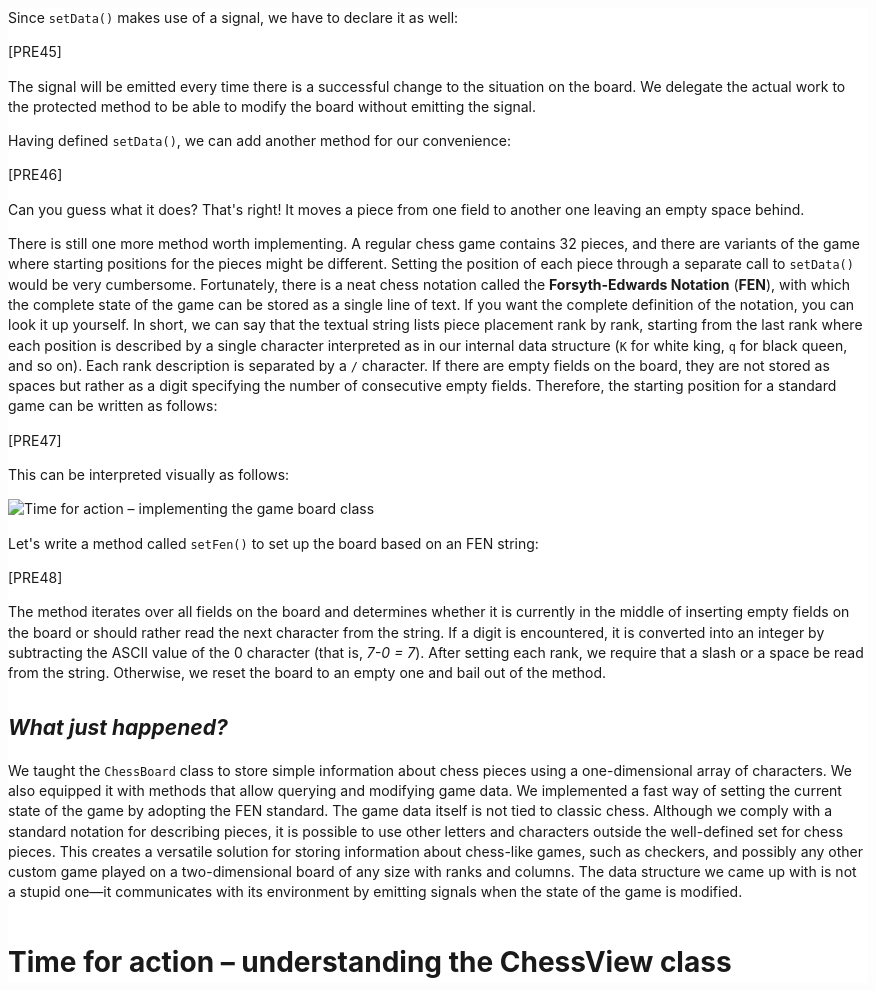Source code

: Since `setData()` makes use of a signal, we have to declare it as well:

[PRE45]

The signal will be emitted every time there is a successful change to the situation on the board. We delegate the actual work to the protected method to be able to modify the board without emitting the signal.

Having defined `setData()`, we can add another method for our convenience:

[PRE46]

Can you guess what it does? That's right! It moves a piece from one field to another one leaving an empty space behind.

There is still one more method worth implementing. A regular chess game contains 32 pieces, and there are variants of the game where starting positions for the pieces might be different. Setting the position of each piece through a separate call to `setData()` would be very cumbersome. Fortunately, there is a neat chess notation called the **Forsyth-Edwards Notation** (**FEN**), with which the complete state of the game can be stored as a single line of text. If you want the complete definition of the notation, you can look it up yourself. In short, we can say that the textual string lists piece placement rank by rank, starting from the last rank where each position is described by a single character interpreted as in our internal data structure (`K` for white king, `q` for black queen, and so on). Each rank description is separated by a `/` character. If there are empty fields on the board, they are not stored as spaces but rather as a digit specifying the number of consecutive empty fields. Therefore, the starting position for a standard game can be written as follows:

[PRE47]

This can be interpreted visually as follows:

![Time for action – implementing the game board class](img/8874OS_05_18.jpg)

Let's write a method called `setFen()` to set up the board based on an FEN string:

[PRE48]

The method iterates over all fields on the board and determines whether it is currently in the middle of inserting empty fields on the board or should rather read the next character from the string. If a digit is encountered, it is converted into an integer by subtracting the ASCII value of the 0 character (that is, *7-0 = 7*). After setting each rank, we require that a slash or a space be read from the string. Otherwise, we reset the board to an empty one and bail out of the method.

## *What just happened?*

We taught the `ChessBoard` class to store simple information about chess pieces using a one-dimensional array of characters. We also equipped it with methods that allow querying and modifying game data. We implemented a fast way of setting the current state of the game by adopting the FEN standard. The game data itself is not tied to classic chess. Although we comply with a standard notation for describing pieces, it is possible to use other letters and characters outside the well-defined set for chess pieces. This creates a versatile solution for storing information about chess-like games, such as checkers, and possibly any other custom game played on a two-dimensional board of any size with ranks and columns. The data structure we came up with is not a stupid one—it communicates with its environment by emitting signals when the state of the game is modified.

# Time for action – understanding the ChessView class

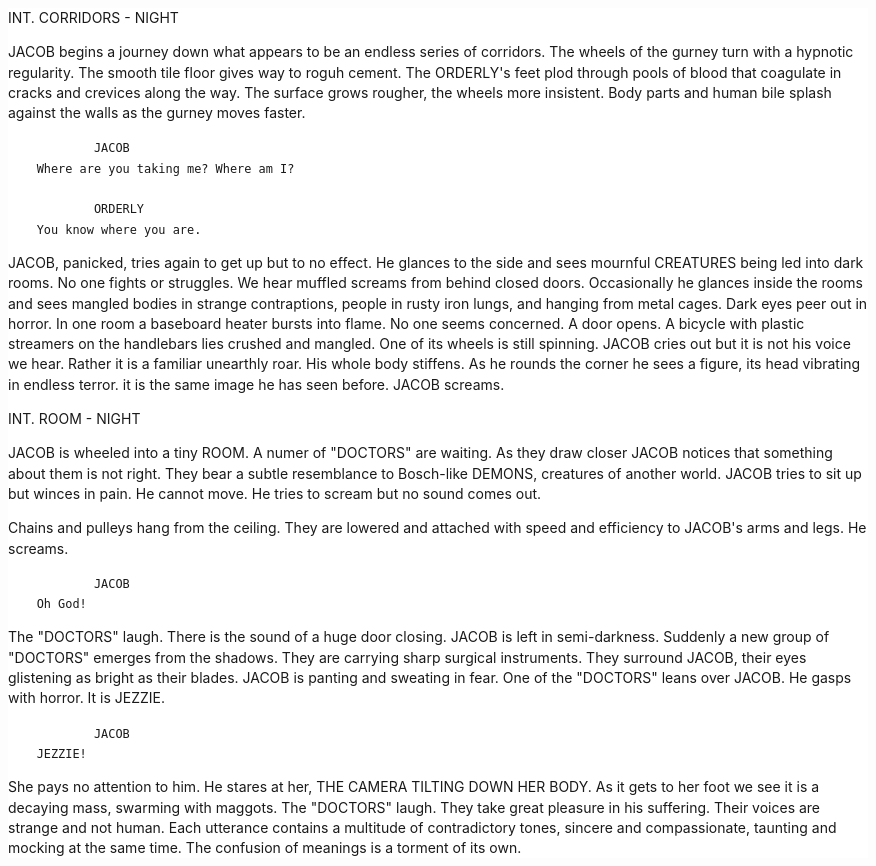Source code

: 
INT.  CORRIDORS - NIGHT

JACOB begins a journey down what appears to be an endless series of 
corridors. The wheels of the gurney turn with a hypnotic regularity. 
The smooth tile floor gives way to roguh cement. The ORDERLY's feet 
plod through pools of blood that coagulate in cracks and crevices along 
the way. The surface grows rougher, the wheels more insistent. Body 
parts and human bile splash against the walls as the gurney moves 
faster.

				JACOB
		Where are you taking me? Where am I?

				ORDERLY
		You know where you are.

JACOB, panicked, tries again to get up but to no effect. He glances to 
the side and sees mournful CREATURES being led into dark rooms. No one 
fights or struggles. We hear muffled screams from behind closed doors. 
Occasionally he glances inside the rooms and sees mangled bodies in 
strange contraptions, people in rusty iron lungs, and hanging from 
metal cages. Dark eyes peer out in horror. In one room a baseboard 
heater bursts into flame. No one seems concerned. A door opens. A 
bicycle with plastic streamers on the handlebars lies crushed and 
mangled. One of its wheels is still spinning. JACOB cries out but it is 
not his voice we hear. Rather it is a familiar unearthly roar. His 
whole body stiffens. As he rounds the corner he sees a figure, its head 
vibrating in endless terror. it is the same image he has seen before. 
JACOB screams.


INT.  ROOM - NIGHT

JACOB is wheeled into a tiny ROOM. A numer of "DOCTORS" are waiting. As 
they draw closer JACOB notices that something about them is not right. 
They bear a subtle resemblance to Bosch-like DEMONS, creatures of 
another world. JACOB tries to sit up but winces in pain. He cannot 
move. He tries to scream but no sound comes out.

Chains and pulleys hang from the ceiling. They are lowered and attached 
with speed and efficiency to JACOB's arms and legs. He screams.

				JACOB
		Oh God!

The "DOCTORS" laugh. There is the sound of a huge door closing. JACOB 
is left in semi-darkness. Suddenly a new group of "DOCTORS" emerges 
from the shadows. They are carrying sharp surgical instruments. They 
surround JACOB, their eyes glistening as bright as their blades. JACOB 
is panting and sweating in fear. One of the "DOCTORS" leans over JACOB. 
He gasps with horror. It is JEZZIE.

				JACOB
		JEZZIE!

She pays no attention to him. He stares at her, THE CAMERA TILTING DOWN 
HER BODY. As it gets to her foot we see it is a decaying mass, swarming 
with maggots. The "DOCTORS" laugh. They take great pleasure in his 
suffering. Their voices are strange and not human. Each utterance 
contains a multitude of contradictory tones, sincere and compassionate, 
taunting and mocking at the same time. The confusion of meanings is a 
torment of its own.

* What you will do:
In your answer, print the entries above exactly, with the pictures left out.

* Expected answer:
Source code

: Since `setData()` makes use of a signal, we have to declare it as well:

[PRE45]

The signal will be emitted every time there is a successful change to the situation on the board. We delegate the actual work to the protected method to be able to modify the board without emitting the signal.

Having defined `setData()`, we can add another method for our convenience:

[PRE46]

Can you guess what it does? That's right! It moves a piece from one field to another one leaving an empty space behind.

There is still one more method worth implementing. A regular chess game contains 32 pieces, and there are variants of the game where starting positions for the pieces might be different. Setting the position of each piece through a separate call to `setData()` would be very cumbersome. Fortunately, there is a neat chess notation called the **Forsyth-Edwards Notation** (**FEN**), with which the complete state of the game can be stored as a single line of text. If you want the complete definition of the notation, you can look it up yourself. In short, we can say that the textual string lists piece placement rank by rank, starting from the last rank where each position is described by a single character interpreted as in our internal data structure (`K` for white king, `q` for black queen, and so on). Each rank description is separated by a `/` character. If there are empty fields on the board, they are not stored as spaces but rather as a digit specifying the number of consecutive empty fields. Therefore, the starting position for a standard game can be written as follows:

[PRE47]

This can be interpreted visually as follows:

![Time for action – implementing the game board class](img/8874OS_05_18.jpg)

Let's write a method called `setFen()` to set up the board based on an FEN string:

[PRE48]

The method iterates over all fields on the board and determines whether it is currently in the middle of inserting empty fields on the board or should rather read the next character from the string. If a digit is encountered, it is converted into an integer by subtracting the ASCII value of the 0 character (that is, *7-0 = 7*). After setting each rank, we require that a slash or a space be read from the string. Otherwise, we reset the board to an empty one and bail out of the method.

## *What just happened?*

We taught the `ChessBoard` class to store simple information about chess pieces using a one-dimensional array of characters. We also equipped it with methods that allow querying and modifying game data. We implemented a fast way of setting the current state of the game by adopting the FEN standard. The game data itself is not tied to classic chess. Although we comply with a standard notation for describing pieces, it is possible to use other letters and characters outside the well-defined set for chess pieces. This creates a versatile solution for storing information about chess-like games, such as checkers, and possibly any other custom game played on a two-dimensional board of any size with ranks and columns. The data structure we came up with is not a stupid one—it communicates with its environment by emitting signals when the state of the game is modified.

# Time for action – understanding the ChessView class

Source code

: 
INT.  CORRIDORS - NIGHT

JACOB begins a journey down what appears to be an endless series of 
corridors. The wheels of the gurney turn with a hypnotic regularity. 
The smooth tile floor gives way to roguh cement. The ORDERLY's feet 
plod through pools of blood that coagulate in cracks and crevices along 
the way. The surface grows rougher, the wheels more insistent. Body 
parts and human bile splash against the walls as the gurney moves 
faster.

				JACOB
		Where are you taking me? Where am I?

				ORDERLY
		You know where you are.

JACOB, panicked, tries again to get up but to no effect. He glances to 
the side and sees mournful CREATURES being led into dark rooms. No one 
fights or struggles. We hear muffled screams from behind closed doors. 
Occasionally he glances inside the rooms and sees mangled bodies in 
strange contraptions, people in rusty iron lungs, and hanging from 
metal cages. Dark eyes peer out in horror. In one room a baseboard 
heater bursts into flame. No one seems concerned. A door opens. A 
bicycle with plastic streamers on the handlebars lies crushed and 
mangled. One of its wheels is still spinning. JACOB cries out but it is 
not his voice we hear. Rather it is a familiar unearthly roar. His 
whole body stiffens. As he rounds the corner he sees a figure, its head 
vibrating in endless terror. it is the same image he has seen before. 
JACOB screams.


INT.  ROOM - NIGHT

JACOB is wheeled into a tiny ROOM. A numer of "DOCTORS" are waiting. As 
they draw closer JACOB notices that something about them is not right. 
They bear a subtle resemblance to Bosch-like DEMONS, creatures of 
another world. JACOB tries to sit up but winces in pain. He cannot 
move. He tries to scream but no sound comes out.

Chains and pulleys hang from the ceiling. They are lowered and attached 
with speed and efficiency to JACOB's arms and legs. He screams.

				JACOB
		Oh God!

The "DOCTORS" laugh. There is the sound of a huge door closing. JACOB 
is left in semi-darkness. Suddenly a new group of "DOCTORS" emerges 
from the shadows. They are carrying sharp surgical instruments. They 
surround JACOB, their eyes glistening as bright as their blades. JACOB 
is panting and sweating in fear. One of the "DOCTORS" leans over JACOB. 
He gasps with horror. It is JEZZIE.

				JACOB
		JEZZIE!

She pays no attention to him. He stares at her, THE CAMERA TILTING DOWN 
HER BODY. As it gets to her foot we see it is a decaying mass, swarming 
with maggots. The "DOCTORS" laugh. They take great pleasure in his 
suffering. Their voices are strange and not human. Each utterance 
contains a multitude of contradictory tones, sincere and compassionate, 
taunting and mocking at the same time. The confusion of meanings is a 
torment of its own.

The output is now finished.